The Braunwald-Max Planck corpus lacks the detailed information in the original diary study that describes the transitional period from late infancy to the sustained onset of the production of a child language version of English. Nevertheless, this corpus represents a major contribution of a large longitudinal database of daily handwritten diary data and complementary audio recordings from a single subject. This database is exceptionally rich beginning at L, aged 17-months and onward because there are two sources of data that can be cross checked. Any researcher interested in linguistic topics related to the longitudinal development of language production would find valuable information in this corpus. In conclusion, the Braunwald-Max Planck contribution to CHILDES is a valuable corpus of longitudinal data on the process of language development as it was observed in the same child in the actual cultural contexts of a toddler’s life 40-years ago. This corpus contains naturalistic data on a developing child who led an active and real life that included many people as well as some spontaneous family interactions that lacked any social desirability effects. With the exception of child language research, I have always used pseudonyms on topics that come from these data. Moreover, many of the children mentioned in this corpus are now 40-year-old adults. I never requested their parents’ permission to record their language and behavior as data in a diary study. Please respect their privacy and submit any examples from the handwritten diary or from the sound files linked to the transcriptions that you intend to use publically in any form—i.e., a presentation, an online publication or a print publication−to Susan R. Braunwald. Researchers who are interested in the transitional period which is not included in this corpus or who need contextual information from the original diary data can contact Susan R. Braunwald.

Max Planck Transcriptions of the Audio Recordings

Below you will find some additional details relating to the transcriptions of the audio recordings made by the Max Planck team. Please email Elena Lieven ( ) or Jeannine Goh ( ) if you require further clarification. The Laura data consists of 33 audiotapes spanning the age 1-05-09 to 7-00-14. The data starts off quite dense, but between the ages of five and seven there are only four tapes. Laura’s mother often records four or five days on one tape and these segments were split into separate chat files during the transcription process, and were then labeled by the exact age of Laura. The transcript files include an @Comment line that gives the names of the original 33 audiotapes.

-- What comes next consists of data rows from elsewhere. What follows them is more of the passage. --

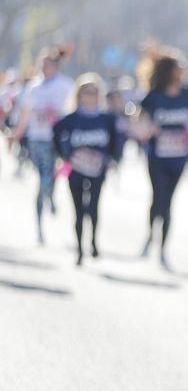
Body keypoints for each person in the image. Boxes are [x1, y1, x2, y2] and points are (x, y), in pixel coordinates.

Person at [135, 48, 188, 269]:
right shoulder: (153, 96)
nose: (182, 72)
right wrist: (150, 129)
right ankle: (150, 235)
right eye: (178, 68)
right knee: (158, 197)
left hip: (179, 156)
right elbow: (140, 124)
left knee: (169, 202)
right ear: (168, 71)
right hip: (157, 156)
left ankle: (163, 249)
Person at [52, 74, 123, 265]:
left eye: (94, 92)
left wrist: (113, 159)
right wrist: (65, 156)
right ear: (79, 95)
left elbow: (117, 141)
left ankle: (93, 242)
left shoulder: (106, 119)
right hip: (75, 169)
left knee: (93, 207)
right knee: (78, 210)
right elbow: (56, 135)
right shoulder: (70, 119)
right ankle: (79, 250)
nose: (90, 96)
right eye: (86, 92)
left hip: (98, 169)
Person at [7, 48, 75, 244]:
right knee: (43, 177)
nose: (43, 68)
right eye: (41, 64)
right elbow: (25, 114)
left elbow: (73, 112)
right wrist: (16, 134)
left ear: (55, 66)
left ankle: (49, 195)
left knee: (50, 175)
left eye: (47, 64)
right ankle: (41, 221)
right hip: (37, 138)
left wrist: (59, 116)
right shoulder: (34, 87)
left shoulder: (65, 86)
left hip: (58, 138)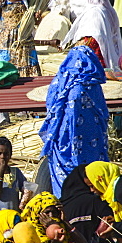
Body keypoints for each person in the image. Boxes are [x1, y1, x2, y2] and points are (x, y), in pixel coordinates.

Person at [40, 47, 109, 197]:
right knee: (92, 177)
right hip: (92, 143)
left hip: (64, 140)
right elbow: (103, 113)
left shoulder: (60, 81)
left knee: (66, 180)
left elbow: (52, 110)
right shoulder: (92, 84)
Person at [0, 136, 31, 221]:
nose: (2, 157)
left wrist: (26, 194)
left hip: (14, 217)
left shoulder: (16, 172)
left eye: (6, 154)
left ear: (10, 155)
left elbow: (26, 188)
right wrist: (1, 172)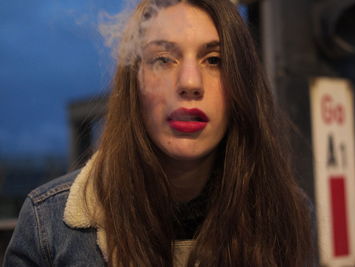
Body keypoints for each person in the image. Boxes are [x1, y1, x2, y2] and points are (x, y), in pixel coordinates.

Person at [4, 0, 314, 266]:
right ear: (133, 84)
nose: (190, 82)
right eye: (163, 59)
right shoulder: (48, 226)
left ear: (242, 84)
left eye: (214, 60)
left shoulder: (285, 213)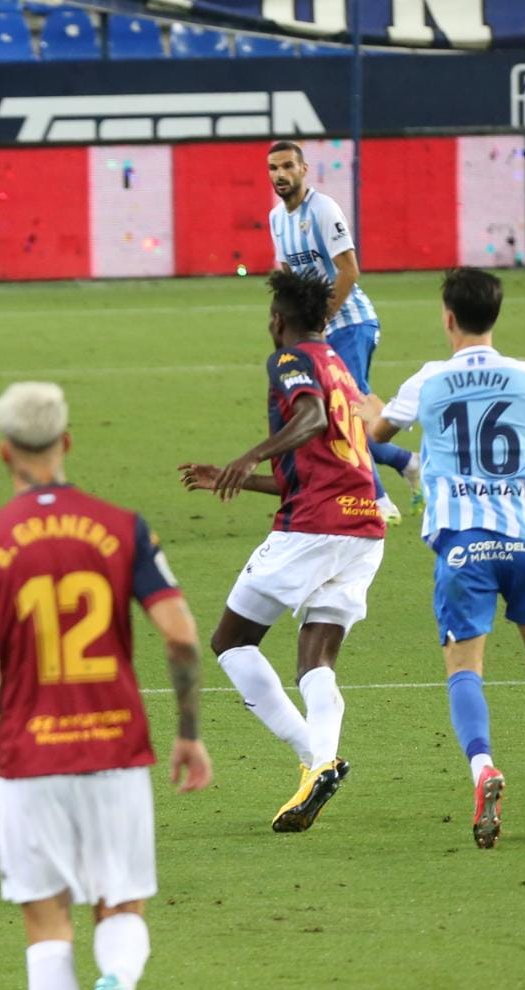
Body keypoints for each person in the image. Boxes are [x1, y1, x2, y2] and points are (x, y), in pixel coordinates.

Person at [0, 382, 212, 990]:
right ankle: (120, 982)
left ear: (3, 452)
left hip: (30, 759)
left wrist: (8, 696)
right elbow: (183, 636)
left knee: (45, 923)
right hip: (117, 748)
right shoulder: (122, 527)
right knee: (120, 907)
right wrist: (188, 733)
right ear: (69, 442)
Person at [358, 268, 525, 848]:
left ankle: (484, 769)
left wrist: (369, 405)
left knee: (464, 669)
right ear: (495, 316)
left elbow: (375, 431)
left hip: (463, 546)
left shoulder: (429, 380)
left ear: (447, 318)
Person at [178, 270, 385, 833]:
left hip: (313, 529)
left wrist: (248, 456)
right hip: (364, 528)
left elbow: (310, 417)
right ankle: (321, 766)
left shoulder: (291, 361)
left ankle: (312, 757)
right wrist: (235, 476)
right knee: (316, 660)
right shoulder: (340, 366)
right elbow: (315, 465)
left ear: (279, 319)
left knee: (231, 641)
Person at [266, 139, 420, 520]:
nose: (281, 174)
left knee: (347, 414)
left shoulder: (323, 209)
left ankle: (379, 502)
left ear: (303, 170)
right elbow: (290, 279)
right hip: (319, 331)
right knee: (341, 416)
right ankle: (408, 463)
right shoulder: (276, 219)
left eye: (288, 166)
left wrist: (322, 318)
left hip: (351, 323)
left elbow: (349, 270)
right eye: (274, 168)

Notes about the labeling of the data • If the date is estimated it is recorded. Most of the dates were clear from the recordings and the mother’s notes. • If two recordings are made on the same day they are listed as a and b i.e. 1-06-00a and 1-06-00b • The date could not be estimated for tapes 14:1 and 14:2 which are called 2-03-XXa and 2-03-XXb they are likely to be around 2-03-08 • The date could not be estimated for tape 30 which is called xx-Dec-75 4-10-xx

General notes • Although Laura’s name has been kept in the transcripts any material that could identify the family has been coded, for example, Jwww [% sister]. • Although the best has been done to distinguish Laura from her sister there was the odd occasion when this was difficult. In these instances the utterance was listened to by a second transcriber who checked that the differentiation between Laura and her sister was uniform across all the transcribers’ work. • In some tapes, due to the age of the recordings, the speaking was not clear, or there was too much echo.